Source: New Zealand Government
Five hundred spaces per fortnight will be allocated in managed isolation facilities over the next 10 months, many for skilled and critical workers to support our economic recovery, COVID-19 Response Minister Chris Hipkins and Agriculture Minister Damien O’Connor say.
“The Trans-Tasman bubble has freed up more rooms, allowing us to allocate more places in managed isolation for critical workers,” Chris Hipkins said.
“It has given us flexibility to expand our engagement with the rest of the world on a targeted basis and attract skills and people needed to drive our economic recovery, while carefully managing risks of bringing in COVID-19.
“We’re now at the stage in our COVID response where fewer New Zealanders are choosing to come home, which gives us the opportunity to focus MIQ more on bringing in skills to support our economic recovery.

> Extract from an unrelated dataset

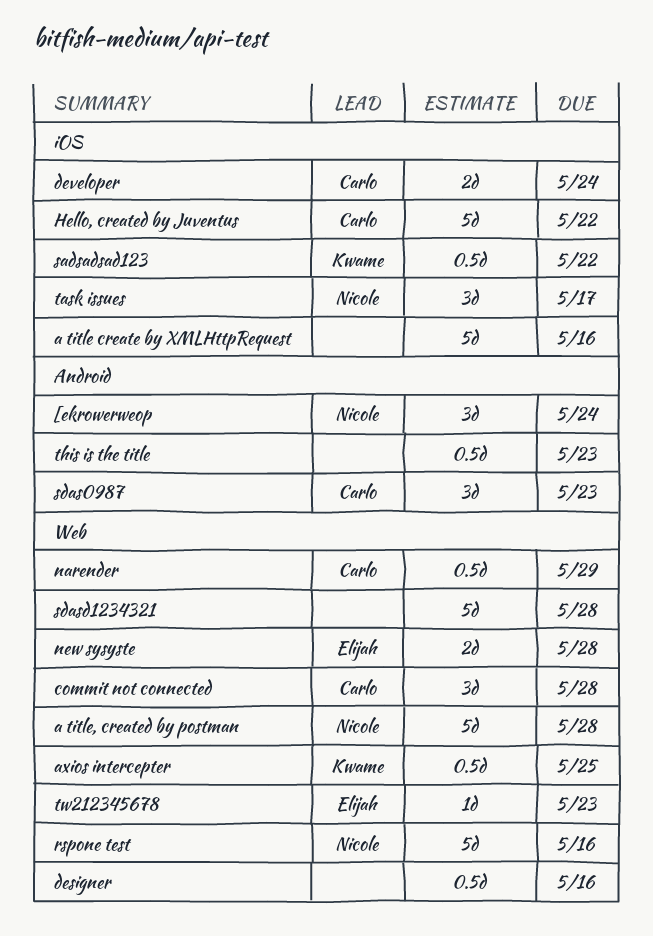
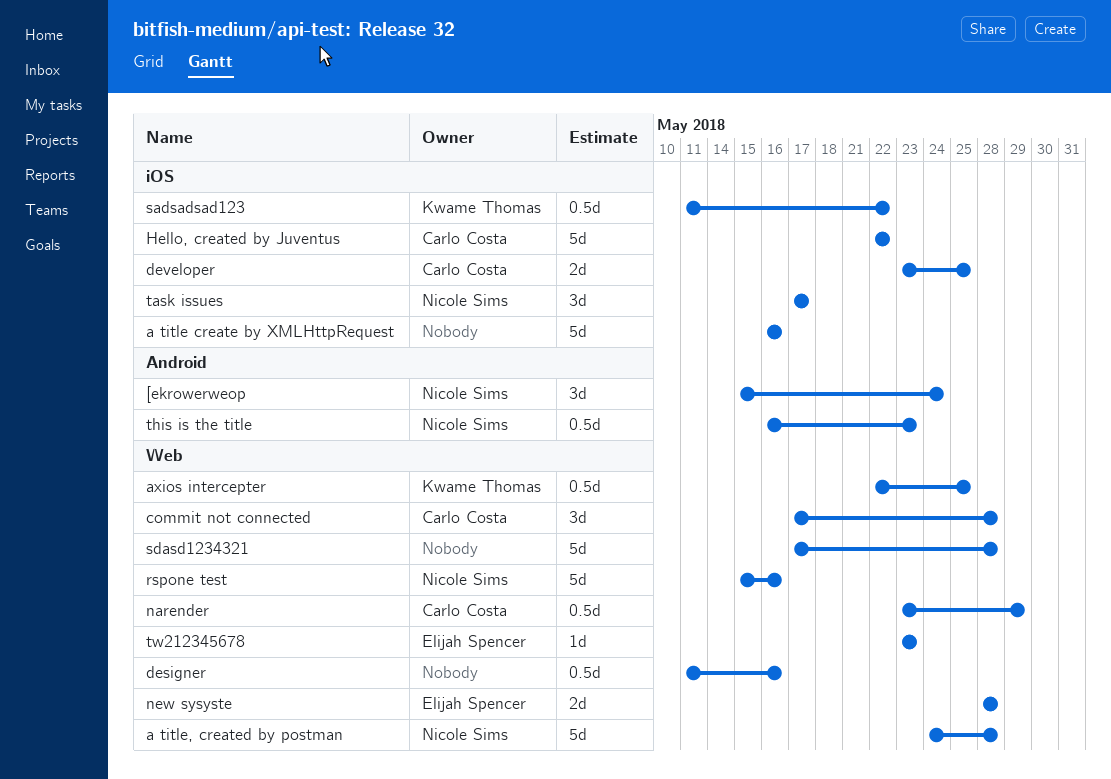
developer, due: May 24 -> May 25
sdas0987: present -> none
this is the title, owner: none -> Nicole Sims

“We’re consistently averaging more than 10 per cent of MIQ spaces set aside for economic purposes per month, which Labour promised at the election.”
About 500 MIQs rooms will be made available for ‘large groups’ every fortnight. These include spaces for:
- Around 300 RSE workers every month from June – with a total of 2400 arriving by March 2022
- 300 specialised construction workers between June and October
- 400 international students for arrival in June, out of the 1000 previously announced, for the start of semester two
- 100 refugees every six weeks from July.
“This is great news for the construction sector and will help us deliver on our strong pipeline of critical infrastructure work that will accelerate our recovery. It gives certainty for planning projects with specialist workers from overseas, maintains construction jobs for Kiwis and will bring new knowledge to New Zealand for employers and employees.
“The Construction Sector Accord has consulted widely and it will continue to work with industry to prioritise the specific types of skills it needs.
“They include civil and structural engineers, project managers and a range of specialist technical workers such as hydraulic modellers and mass transit specialists.
“We’ve also renewed border exceptions for shearers, rural mobile plant machinery operators and essential travellers to and from the Pacific. They will need to book spaces through the online Managed Isolation Allocation System.”
Agriculture Minister Damien O’Connor said the dedicated spaces in MIQ and renewed border exceptions will provide our agriculture, horticulture and viticulture sectors with the additional workforce to support our rural communities and help drive New Zealand’s economic recovery from COVID-19.
“The Government and food and fibre sector have been working hard to mitigate worker shortages by training and upskilling New Zealanders, but there is still the need for additional labour.
“This decision should see around 2400 more RSE workers entering New Zealand in time for next summer’s harvest season and pruning this winter. This is in addition to the 7300 RSE workers currently in the country, including the 2000 the Government approved to support the horticulture and viticulture industries during the recent summer harvest season.
“Border class exceptions have also been agreed for 40 more shearers and 125 rural mobile plant machinery operators for the 2021/2022 season – subject to completion of sector workforce plans, a model to upskill New Zealanders and agreed wage rates.”
More spaces in MIQs for targeted groups
Chris Hipkins said the Government is taking a number of factors into account when allocating rooms in managed isolation.
“We’re balancing seasonal and strategic skills shortages, seasonal variations of when overseas New Zealanders travel home; and our international obligations, such as providing hundreds of MIQ places for the United States Antarctic Programme over the winter months.
“Around 20,000 vouchers will be made available in the online Managed Isolation Allocation System over the next three months for New Zealanders wanting to return home.
“New Zealand’s COVID-19 Elimination Strategy and the efforts of the team of five million have made this progress possible.
“Seeing early on that a strong health response is the best economic response has put us in an enviable global position and, as we roll out the vaccine, allows us to move into the next phase of our COVID-19 response,” Chris Hipkins said.